▶ [Exercise directions]:
Copy out the full set of records. Keep every word the same.
▬▬▬▬▬▬▬▬▬▬
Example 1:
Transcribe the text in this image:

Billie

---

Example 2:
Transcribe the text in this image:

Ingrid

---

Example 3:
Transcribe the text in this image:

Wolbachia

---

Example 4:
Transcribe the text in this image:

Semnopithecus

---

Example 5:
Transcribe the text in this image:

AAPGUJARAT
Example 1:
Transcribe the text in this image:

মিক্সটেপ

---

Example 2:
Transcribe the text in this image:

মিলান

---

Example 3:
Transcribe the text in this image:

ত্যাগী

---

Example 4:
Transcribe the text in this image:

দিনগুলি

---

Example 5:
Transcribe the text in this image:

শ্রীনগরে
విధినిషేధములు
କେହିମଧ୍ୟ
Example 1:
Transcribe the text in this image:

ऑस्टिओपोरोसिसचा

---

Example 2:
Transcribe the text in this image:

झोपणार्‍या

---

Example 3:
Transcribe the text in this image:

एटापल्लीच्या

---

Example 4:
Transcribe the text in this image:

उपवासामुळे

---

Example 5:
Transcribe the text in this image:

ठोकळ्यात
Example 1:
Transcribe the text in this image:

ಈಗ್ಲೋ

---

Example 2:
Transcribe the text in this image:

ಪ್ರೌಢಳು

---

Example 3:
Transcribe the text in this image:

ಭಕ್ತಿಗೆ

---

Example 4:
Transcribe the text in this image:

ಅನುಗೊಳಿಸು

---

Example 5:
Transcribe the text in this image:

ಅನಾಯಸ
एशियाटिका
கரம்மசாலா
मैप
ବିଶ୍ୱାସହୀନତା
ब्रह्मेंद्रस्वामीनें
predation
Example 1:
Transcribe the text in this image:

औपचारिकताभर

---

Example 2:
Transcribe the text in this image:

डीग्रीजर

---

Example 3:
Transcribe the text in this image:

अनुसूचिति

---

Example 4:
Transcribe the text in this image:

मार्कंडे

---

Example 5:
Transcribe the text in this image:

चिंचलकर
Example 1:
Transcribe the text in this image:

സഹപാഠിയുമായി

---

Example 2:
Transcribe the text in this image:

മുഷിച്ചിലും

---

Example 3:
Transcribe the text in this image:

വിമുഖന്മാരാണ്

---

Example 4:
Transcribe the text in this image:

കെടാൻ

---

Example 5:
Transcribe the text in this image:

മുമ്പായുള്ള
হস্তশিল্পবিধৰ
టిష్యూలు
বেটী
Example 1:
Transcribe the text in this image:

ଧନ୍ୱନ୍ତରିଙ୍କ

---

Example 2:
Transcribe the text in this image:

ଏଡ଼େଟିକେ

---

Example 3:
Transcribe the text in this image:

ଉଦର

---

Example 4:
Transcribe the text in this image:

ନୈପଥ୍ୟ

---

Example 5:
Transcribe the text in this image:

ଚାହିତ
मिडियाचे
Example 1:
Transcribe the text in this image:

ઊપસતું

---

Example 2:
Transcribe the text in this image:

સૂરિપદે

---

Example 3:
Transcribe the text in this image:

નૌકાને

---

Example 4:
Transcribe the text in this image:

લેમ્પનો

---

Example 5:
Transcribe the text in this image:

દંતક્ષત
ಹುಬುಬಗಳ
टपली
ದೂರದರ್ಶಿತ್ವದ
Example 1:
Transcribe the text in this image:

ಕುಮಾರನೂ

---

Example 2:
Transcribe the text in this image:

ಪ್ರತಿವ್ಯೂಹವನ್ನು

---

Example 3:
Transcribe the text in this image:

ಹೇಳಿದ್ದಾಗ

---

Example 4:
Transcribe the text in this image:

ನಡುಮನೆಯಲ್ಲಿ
▬▬▬▬▬▬▬▬▬▬
▶ [Response to this task]:
Example 1:
Transcribe the text in this image:

Billie

---

Example 2:
Transcribe the text in this image:

Ingrid

---

Example 3:
Transcribe the text in this image:

Wolbachia

---

Example 4:
Transcribe the text in this image:

Semnopithecus

---

Example 5:
Transcribe the text in this image:

AAPGUJARAT
Example 1:
Transcribe the text in this image:

মিক্সটেপ

---

Example 2:
Transcribe the text in this image:

মিলান

---

Example 3:
Transcribe the text in this image:

ত্যাগী

---

Example 4:
Transcribe the text in this image:

দিনগুলি

---

Example 5:
Transcribe the text in this image:

শ্রীনগরে
విధినిషేధములు
କେହିମଧ୍ୟ
Example 1:
Transcribe the text in this image:

ऑस्टिओपोरोसिसचा

---

Example 2:
Transcribe the text in this image:

झोपणार्‍या

---

Example 3:
Transcribe the text in this image:

एटापल्लीच्या

---

Example 4:
Transcribe the text in this image:

उपवासामुळे

---

Example 5:
Transcribe the text in this image:

ठोकळ्यात
Example 1:
Transcribe the text in this image:

ಈಗ್ಲೋ

---

Example 2:
Transcribe the text in this image:

ಪ್ರೌಢಳು

---

Example 3:
Transcribe the text in this image:

ಭಕ್ತಿಗೆ

---

Example 4:
Transcribe the text in this image:

ಅನುಗೊಳಿಸು

---

Example 5:
Transcribe the text in this image:

ಅನಾಯಸ
एशियाटिका
கரம்மசாலா
मैप
ବିଶ୍ୱାସହୀନତା
ब्रह्मेंद्रस्वामीनें
predation
Example 1:
Transcribe the text in this image:

औपचारिकताभर

---

Example 2:
Transcribe the text in this image:

डीग्रीजर

---

Example 3:
Transcribe the text in this image:

अनुसूचिति

---

Example 4:
Transcribe the text in this image:

मार्कंडे

---

Example 5:
Transcribe the text in this image:

चिंचलकर
Example 1:
Transcribe the text in this image:

സഹപാഠിയുമായി

---

Example 2:
Transcribe the text in this image:

മുഷിച്ചിലും

---

Example 3:
Transcribe the text in this image:

വിമുഖന്മാരാണ്

---

Example 4:
Transcribe the text in this image:

കെടാൻ

---

Example 5:
Transcribe the text in this image:

മുമ്പായുള്ള
হস্তশিল্পবিধৰ
టిష్యూలు
বেটী
Example 1:
Transcribe the text in this image:

ଧନ୍ୱନ୍ତରିଙ୍କ

---

Example 2:
Transcribe the text in this image:

ଏଡ଼େଟିକେ

---

Example 3:
Transcribe the text in this image:

ଉଦର

---

Example 4:
Transcribe the text in this image:

ନୈପଥ୍ୟ

---

Example 5:
Transcribe the text in this image:

ଚାହିତ
मिडियाचे
Example 1:
Transcribe the text in this image:

ઊપસતું

---

Example 2:
Transcribe the text in this image:

સૂરિપદે

---

Example 3:
Transcribe the text in this image:

નૌકાને

---

Example 4:
Transcribe the text in this image:

લેમ્પનો

---

Example 5:
Transcribe the text in this image:

દંતક્ષત
ಹುಬುಬಗಳ
टपली
ದೂರದರ್ಶಿತ್ವದ
Example 1:
Transcribe the text in this image:

ಕುಮಾರನೂ

---

Example 2:
Transcribe the text in this image:

ಪ್ರತಿವ್ಯೂಹವನ್ನು

---

Example 3:
Transcribe the text in this image:

ಹೇಳಿದ್ದಾಗ

---

Example 4:
Transcribe the text in this image:

ನಡುಮನೆಯಲ್ಲಿ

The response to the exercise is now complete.